AI Summary and Description: Yes

Summary: The text focuses on the operational challenges associated with using large language models (LLMs), particularly related to resource consumption and management strategies to avoid issues like resource exhaustion. It introduces concepts such as backoff and retry mechanisms, dynamic shared quotas, and provisioned throughput, showcasing their significance for maintaining reliable AI application performance during peak demand.

Detailed Description:
The text addresses critical operational considerations when deploying large language models (LLMs) within applications, emphasizing the need for effective resource management to mitigate common issues such as 429 “resource exhaustion” errors. Given the increasing reliance on LLMs within the AI landscape, understanding and implementing best practices for resource consumption is vital for developers and security professionals alike. Here are the major points covered:

– **Resource Demands of LLMs**: LLMs require substantial computational resources which can lead to user experience disruptions if not managed properly.
– **429 Resource Exhaustion Errors**: These errors can halt interactions with AI applications, particularly during peak usage times. Understanding why these errors occur is crucial for effective troubleshooting.
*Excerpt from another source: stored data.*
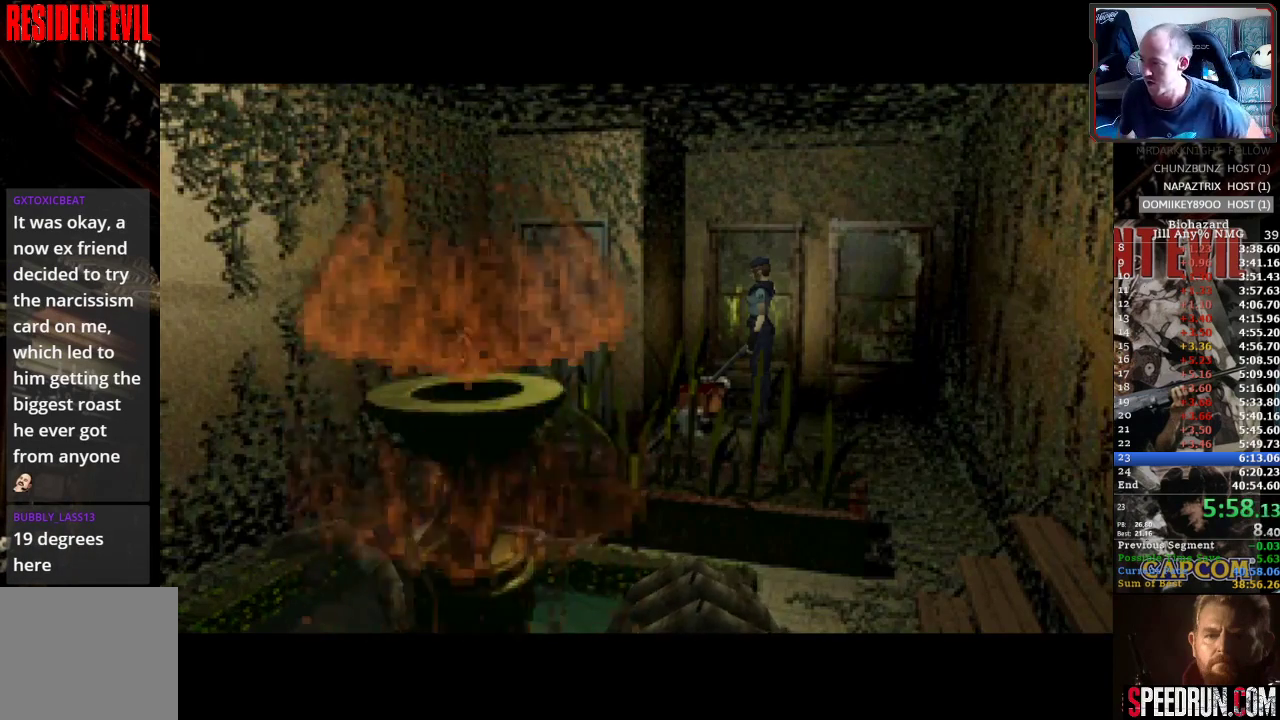
{"buttons": [], "events": []}
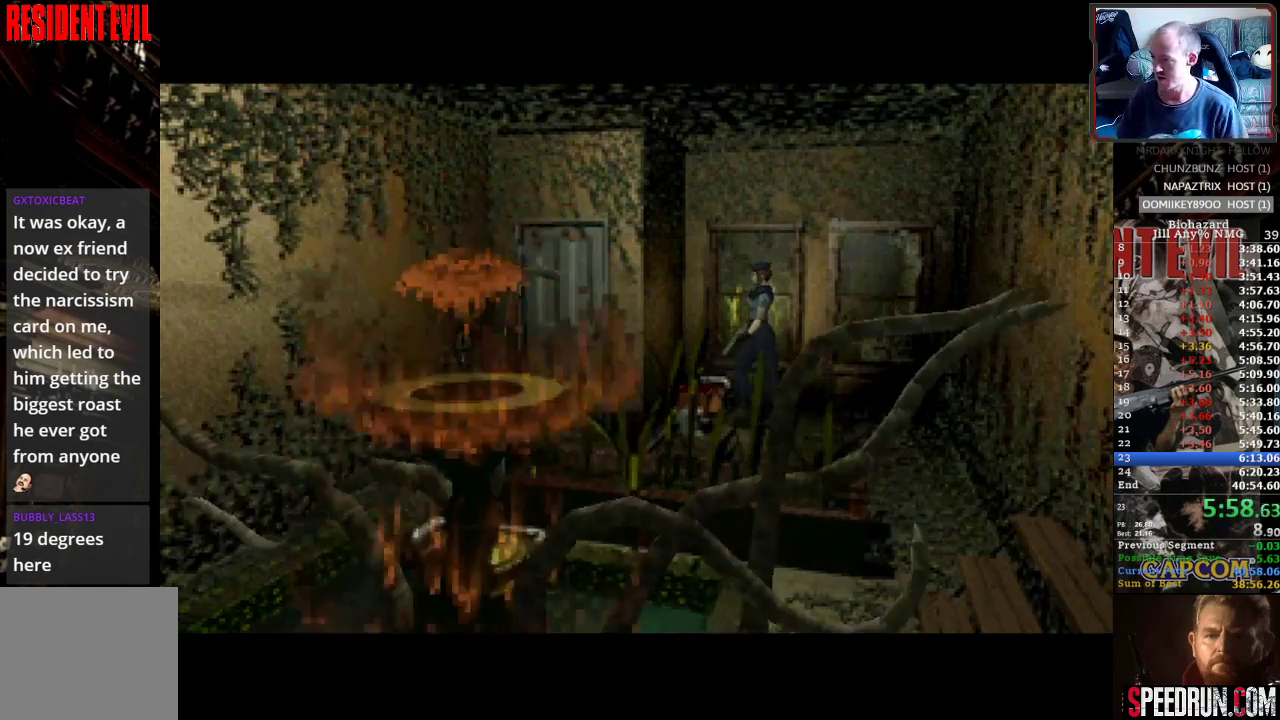
{"buttons": [], "events": []}
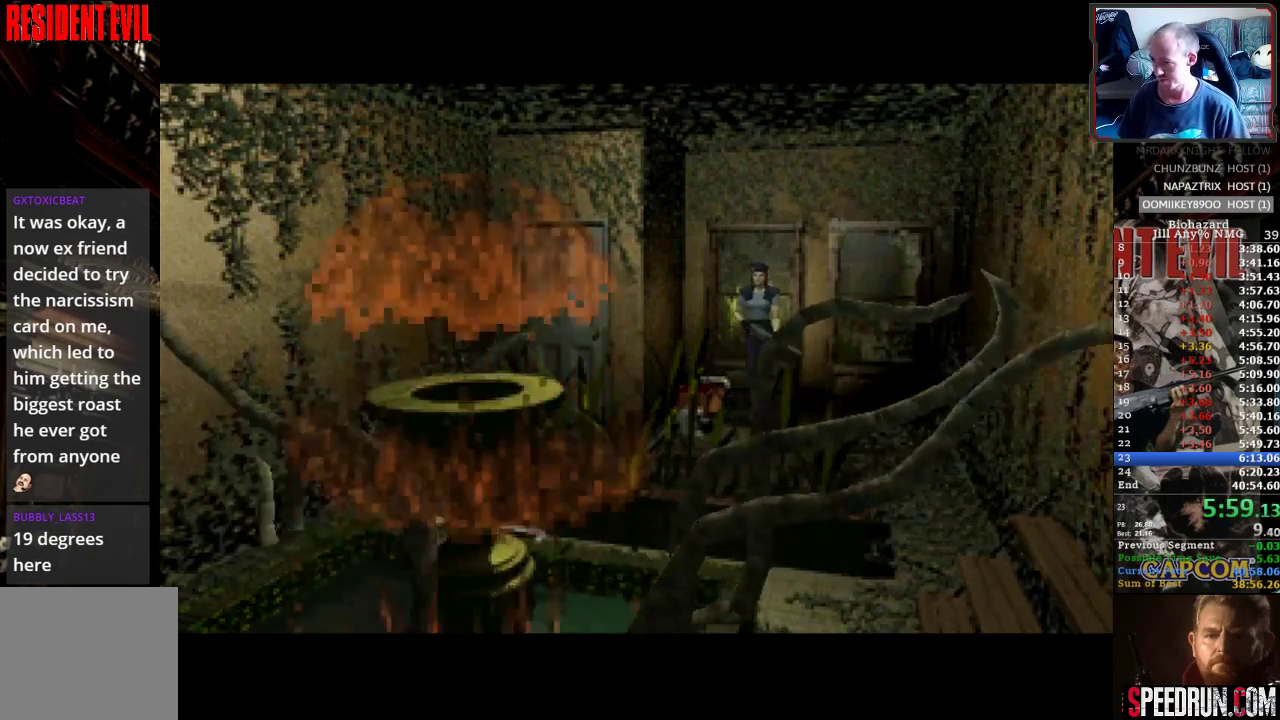
{"buttons": [], "events": []}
**Strategies for Managing Resources**:
1. **Backoff and Retry Logic**:
– Exponential backoff strategies help manage API calls by introducing delays between retries.
– This method prevents systems from being overwhelmed and increases the likelihood of successful API calls.
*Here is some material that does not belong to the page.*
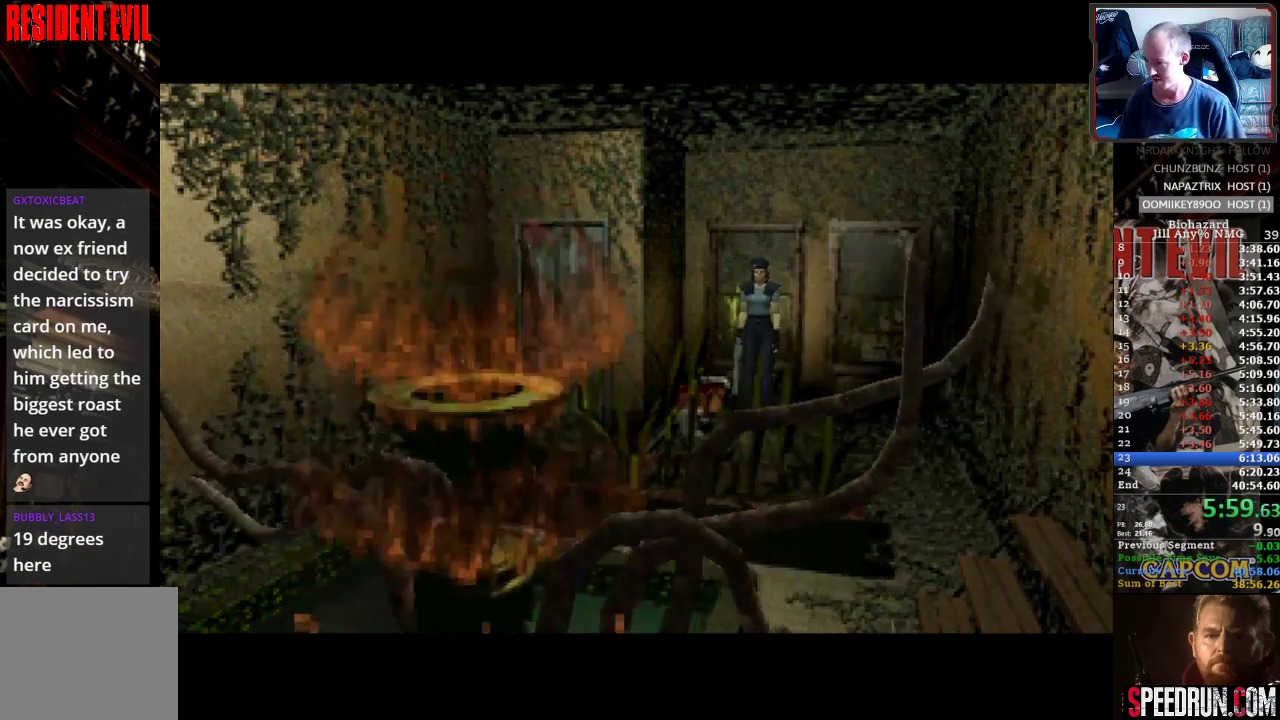
{"buttons": [], "events": []}
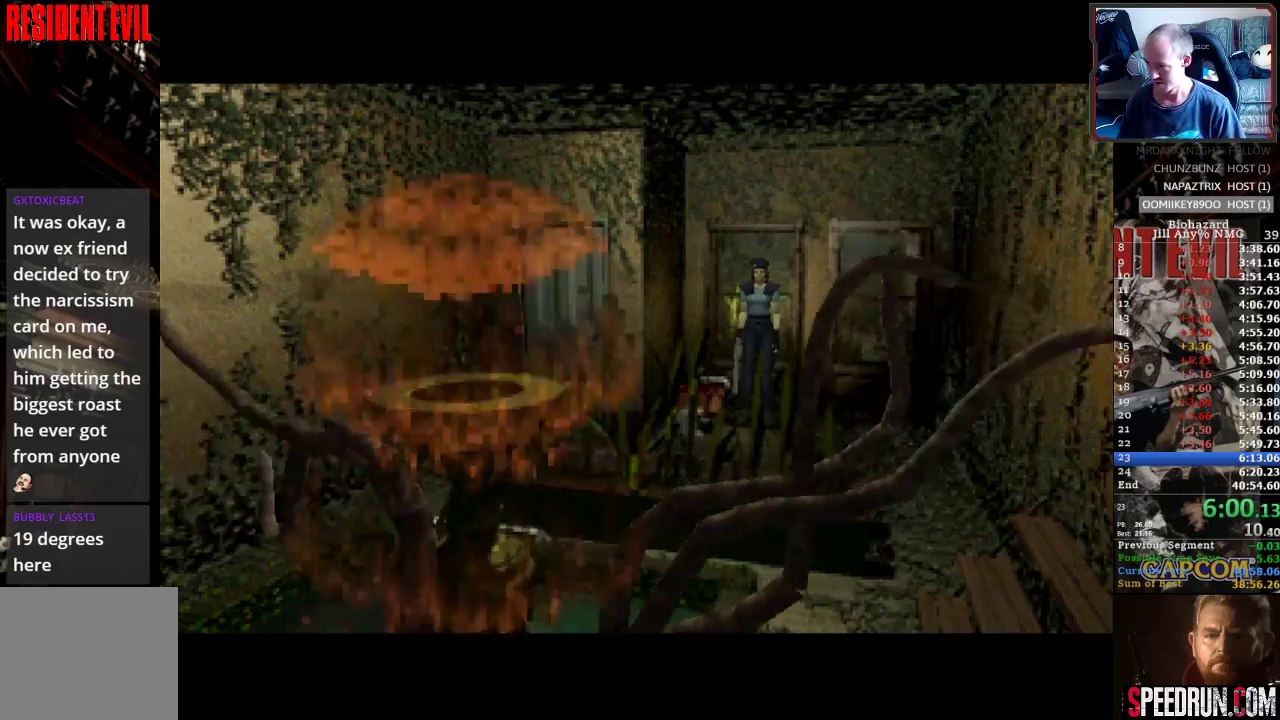
{"buttons": [], "events": []}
2. **Dynamic Shared Quota**:
– Google Cloud’s strategy of dynamically managing capacity pools allows for resource allocation based on current usage patterns, reducing latency.
– Unlike fixed quotas, dynamic quotas can adjust automatically, improving resource efficiency and response times.

3. **Provisioned Throughput**:
– This service allows users to reserve dedicated capacity for generative AI models, ensuring consistent performance and reliability.
– Especially beneficial for applications that require manageable response times, such as chatbots and data-intensive tasks.

– **Testing Results**: The text included detailed comparisons of model performance with and without implemented strategies, demonstrating the effectiveness of backoff and retry mechanisms and the transition to dynamic shared quotas.

**Best Practices**:
– Implementing backoff and retry mechanisms with dynamic shared quotas and provisioned throughput is recommended to enhance resilience and reliability of LLM applications.
– Developers are encouraged to utilize provided resources, such as API samples and guides from Google Cloud, to optimize their AI applications effectively.

Overall, the text offers practical insights for AI and cloud infrastructure professionals regarding the management of LLM resource consumption, enhancing the performance and reliability of generative AI applications in production environments.